Jeffries dabbled in comedy while she was in high school, but she didn’t return to the stage until recently.
This month, Jeffries will give a few performances during the Women in Comedy Festival, which celebrates its 10th anniversary back in Boston, May 2 to May 5. Sponsored by HBO, the festival celebrates the hilarious women who continually break barriers in the male-dominated comedy field. The four-day extravaganza also features headliner Phoebe Robinson of the “2 Dope Queens” podcast and a boatload of other local and national talent.
Jeffries has found standup to be a refreshing balance with her life in the academic world.
“In my identity as an academic, a lot of my work is very serious. I spend a lot of time reading and writing and thinking. Often, it’s isolating and individualistic,” she says. “Comedy is a really nice way to complement that. It’s a way of connecting.”

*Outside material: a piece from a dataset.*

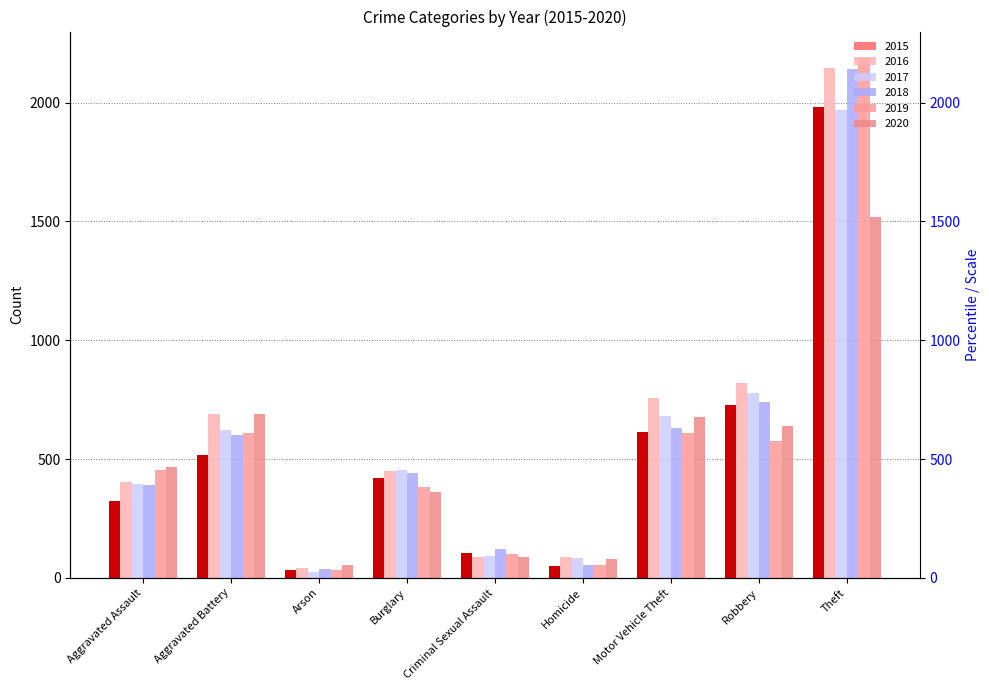

The 2018 series shows 2140 at Theft. True or false?

True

In fact, her academic roots allow her to look at comedy through an intellectual lens. She notes that marginalized groups have historically used humor as both a defense mechanism and a reprieve from mistreatment. Today, that’s one powerful tool.
“Comedy is important during this time, particularly hearing from voices that are often left out of conversations,” she says. “Whether they’re political conversations, whether they’re comedic circles, it’s important to highlight the stories of people who are often shut out.”